In 1935, Morrison collaborated with an artist on designs for a statue in the Puget Sound, in honor of “pioneering mothers.” Envisioned as the West Coast equivalent, in size and symbolic stature, of the Statue of Liberty, the tower was part of the Works Progress Administration. It was never built.

Morrison continued designing schools, apartment buildings – both luxury high-rises and modest “bungalow” apartments – and a huge range of other buildings. At the time of his death in 1955, the final design of his career – one of the first high-rise apartments on Waikiki Beach – was under construction.

Davis’ research into Morrison grew and grew. It grows still. He has compiled an exhaustive list of Morrison projects, complete with many buildings that are believed, but not confirmed, as Morrison’s work.

He’s drawn information from newspapers, architectural magazines and histories, and libraries around the state. He’s talked to Morrison’s one descendant. He’s contacted historians and preservation advocates.

“It’s kind of like opening the door to a closet and all this stuff comes tumbling out,” he said. “The more I learned … the more intriguing it became.”

Davis has compiled a book-length manuscript about Morrison’s life and work, complete with scores of photographs, architectural drawings and other material. It’s titled “Earl Morrison, Architect: Toward a Rediscovery,” and Davis considers it a work in progress. He’s given slideshow presentations to preservation advocates in Seattle and Everett and intends to make his work available to historians and others who might keep Morrison’s legacy alive.

What drove him? Davis said he was motivated by the opportunity to really provide a substantial record for the community about an important and forgotten piece of its history and that he found affinities between his own architectural interests and Morrison’s career.

Plus, “I wouldn’t discount the intrigue of the detective work – it’s just fascinating to me,” Davis said. “It’s been really, really fun for me to do.”
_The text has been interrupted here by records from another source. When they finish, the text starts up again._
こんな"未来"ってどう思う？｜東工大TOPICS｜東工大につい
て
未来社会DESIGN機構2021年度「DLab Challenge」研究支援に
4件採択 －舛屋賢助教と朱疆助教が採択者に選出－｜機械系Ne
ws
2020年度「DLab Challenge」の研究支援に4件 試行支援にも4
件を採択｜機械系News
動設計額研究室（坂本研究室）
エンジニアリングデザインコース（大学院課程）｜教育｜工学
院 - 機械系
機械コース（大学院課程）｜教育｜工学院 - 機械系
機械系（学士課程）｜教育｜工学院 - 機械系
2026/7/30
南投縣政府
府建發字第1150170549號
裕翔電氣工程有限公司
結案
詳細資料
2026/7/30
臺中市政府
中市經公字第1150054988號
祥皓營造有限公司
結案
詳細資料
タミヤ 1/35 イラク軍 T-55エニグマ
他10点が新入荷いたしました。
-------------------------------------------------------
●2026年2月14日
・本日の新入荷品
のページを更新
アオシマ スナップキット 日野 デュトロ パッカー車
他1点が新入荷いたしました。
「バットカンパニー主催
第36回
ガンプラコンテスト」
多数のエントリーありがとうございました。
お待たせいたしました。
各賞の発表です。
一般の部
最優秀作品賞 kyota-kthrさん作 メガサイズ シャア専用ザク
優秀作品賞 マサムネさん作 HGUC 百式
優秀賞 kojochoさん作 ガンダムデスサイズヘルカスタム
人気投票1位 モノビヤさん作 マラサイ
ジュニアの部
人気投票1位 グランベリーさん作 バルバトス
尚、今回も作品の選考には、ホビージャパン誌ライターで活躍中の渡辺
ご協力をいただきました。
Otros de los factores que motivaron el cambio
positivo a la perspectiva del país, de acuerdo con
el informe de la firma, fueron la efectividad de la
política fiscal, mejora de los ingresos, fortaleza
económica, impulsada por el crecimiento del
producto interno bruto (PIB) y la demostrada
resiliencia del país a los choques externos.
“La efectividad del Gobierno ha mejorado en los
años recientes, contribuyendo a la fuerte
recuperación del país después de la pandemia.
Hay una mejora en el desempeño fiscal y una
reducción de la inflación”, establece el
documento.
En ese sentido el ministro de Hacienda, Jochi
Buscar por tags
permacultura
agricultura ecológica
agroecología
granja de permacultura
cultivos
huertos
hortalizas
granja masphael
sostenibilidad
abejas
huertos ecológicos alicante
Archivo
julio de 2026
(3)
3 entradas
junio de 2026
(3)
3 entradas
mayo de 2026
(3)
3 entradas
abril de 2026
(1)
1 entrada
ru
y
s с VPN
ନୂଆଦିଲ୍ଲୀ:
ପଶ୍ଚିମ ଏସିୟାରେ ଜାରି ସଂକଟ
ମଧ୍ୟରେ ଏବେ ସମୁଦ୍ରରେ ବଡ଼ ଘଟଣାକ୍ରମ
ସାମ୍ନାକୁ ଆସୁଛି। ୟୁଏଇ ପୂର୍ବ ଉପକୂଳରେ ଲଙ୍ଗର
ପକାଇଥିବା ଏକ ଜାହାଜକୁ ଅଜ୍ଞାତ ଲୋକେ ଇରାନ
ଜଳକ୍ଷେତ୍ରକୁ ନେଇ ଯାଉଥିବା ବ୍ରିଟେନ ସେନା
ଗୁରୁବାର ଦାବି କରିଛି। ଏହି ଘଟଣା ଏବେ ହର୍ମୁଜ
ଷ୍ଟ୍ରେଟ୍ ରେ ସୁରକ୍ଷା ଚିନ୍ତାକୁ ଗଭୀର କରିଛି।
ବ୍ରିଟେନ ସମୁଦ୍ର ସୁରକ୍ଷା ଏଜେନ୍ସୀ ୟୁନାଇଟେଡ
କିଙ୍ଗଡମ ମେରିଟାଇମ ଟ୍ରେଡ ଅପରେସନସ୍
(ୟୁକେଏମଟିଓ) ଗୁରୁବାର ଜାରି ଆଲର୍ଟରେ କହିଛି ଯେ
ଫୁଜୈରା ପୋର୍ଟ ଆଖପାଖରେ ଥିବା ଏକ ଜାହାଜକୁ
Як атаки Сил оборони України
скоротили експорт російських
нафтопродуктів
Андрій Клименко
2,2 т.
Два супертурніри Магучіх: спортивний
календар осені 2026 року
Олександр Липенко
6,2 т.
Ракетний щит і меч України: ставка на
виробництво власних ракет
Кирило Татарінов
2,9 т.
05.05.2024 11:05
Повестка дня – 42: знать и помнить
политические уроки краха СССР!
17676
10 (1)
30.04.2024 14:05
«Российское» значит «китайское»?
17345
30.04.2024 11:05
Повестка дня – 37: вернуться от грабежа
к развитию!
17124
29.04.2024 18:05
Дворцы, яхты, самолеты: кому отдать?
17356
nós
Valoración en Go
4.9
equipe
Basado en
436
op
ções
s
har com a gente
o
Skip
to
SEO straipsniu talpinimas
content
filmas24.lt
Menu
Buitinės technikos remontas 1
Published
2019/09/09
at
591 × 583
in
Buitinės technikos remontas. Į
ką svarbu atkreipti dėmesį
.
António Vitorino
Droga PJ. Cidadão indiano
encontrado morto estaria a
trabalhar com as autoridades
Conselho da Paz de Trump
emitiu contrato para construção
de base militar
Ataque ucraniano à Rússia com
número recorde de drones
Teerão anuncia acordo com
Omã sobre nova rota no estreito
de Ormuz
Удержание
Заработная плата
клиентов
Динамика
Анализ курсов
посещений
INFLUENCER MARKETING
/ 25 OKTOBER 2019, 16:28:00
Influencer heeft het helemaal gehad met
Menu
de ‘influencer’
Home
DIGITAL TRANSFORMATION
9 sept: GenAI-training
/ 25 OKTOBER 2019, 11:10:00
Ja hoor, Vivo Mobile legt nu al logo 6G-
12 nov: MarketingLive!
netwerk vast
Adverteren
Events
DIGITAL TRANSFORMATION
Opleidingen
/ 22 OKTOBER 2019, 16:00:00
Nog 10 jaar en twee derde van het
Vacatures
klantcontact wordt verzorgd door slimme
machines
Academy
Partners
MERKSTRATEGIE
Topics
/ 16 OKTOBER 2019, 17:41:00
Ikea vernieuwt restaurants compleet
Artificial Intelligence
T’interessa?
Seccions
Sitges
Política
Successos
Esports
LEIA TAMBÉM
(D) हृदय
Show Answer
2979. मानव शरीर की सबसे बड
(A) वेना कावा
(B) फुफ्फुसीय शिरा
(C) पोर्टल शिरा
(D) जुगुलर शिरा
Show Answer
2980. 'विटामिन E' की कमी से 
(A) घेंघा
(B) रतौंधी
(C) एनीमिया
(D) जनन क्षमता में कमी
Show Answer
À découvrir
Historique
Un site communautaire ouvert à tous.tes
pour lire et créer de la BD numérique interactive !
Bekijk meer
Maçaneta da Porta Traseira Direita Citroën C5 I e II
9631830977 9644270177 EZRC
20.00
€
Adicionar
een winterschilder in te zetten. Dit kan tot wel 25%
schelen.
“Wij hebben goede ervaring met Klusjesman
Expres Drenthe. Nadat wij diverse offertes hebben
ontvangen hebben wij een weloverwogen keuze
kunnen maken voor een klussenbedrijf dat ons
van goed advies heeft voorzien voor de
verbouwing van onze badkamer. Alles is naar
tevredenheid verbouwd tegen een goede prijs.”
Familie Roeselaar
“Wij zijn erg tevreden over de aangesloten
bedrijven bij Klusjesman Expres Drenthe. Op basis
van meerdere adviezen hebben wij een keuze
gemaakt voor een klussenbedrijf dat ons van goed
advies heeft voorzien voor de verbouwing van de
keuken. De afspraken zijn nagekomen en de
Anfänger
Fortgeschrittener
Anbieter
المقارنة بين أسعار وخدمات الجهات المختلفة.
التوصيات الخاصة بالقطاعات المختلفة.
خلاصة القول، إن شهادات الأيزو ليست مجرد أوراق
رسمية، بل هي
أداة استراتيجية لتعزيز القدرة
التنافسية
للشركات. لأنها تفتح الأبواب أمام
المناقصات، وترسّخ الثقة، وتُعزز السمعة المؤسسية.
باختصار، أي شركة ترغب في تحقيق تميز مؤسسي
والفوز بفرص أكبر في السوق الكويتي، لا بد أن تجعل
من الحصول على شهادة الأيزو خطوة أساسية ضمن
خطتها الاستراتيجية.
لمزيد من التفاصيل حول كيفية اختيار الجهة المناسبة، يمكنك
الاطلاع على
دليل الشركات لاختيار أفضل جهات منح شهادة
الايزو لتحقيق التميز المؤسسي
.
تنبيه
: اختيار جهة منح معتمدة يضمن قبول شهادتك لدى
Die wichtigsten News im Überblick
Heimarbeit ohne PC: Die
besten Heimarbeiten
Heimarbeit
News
In 1910, when Morrison was a senior at Spokane’s South Central High, he designed the class project for the school: a $600 concrete granite and bronze fountain.

It was a big, expensive project for a high school senior, though perhaps not for one who was already designing big homes for the city’s prosperous families. A month after his graduation, the school burned down.

“One of the few things that survived was this fountain,” Davis said.

The fountain survived and has been preserved through the years at what is now Lewis and Clark High, on the west side of the school.

“It’s still there,” Davis said. “And I’m sure nobody has a clue what it once was or who was responsible for it.”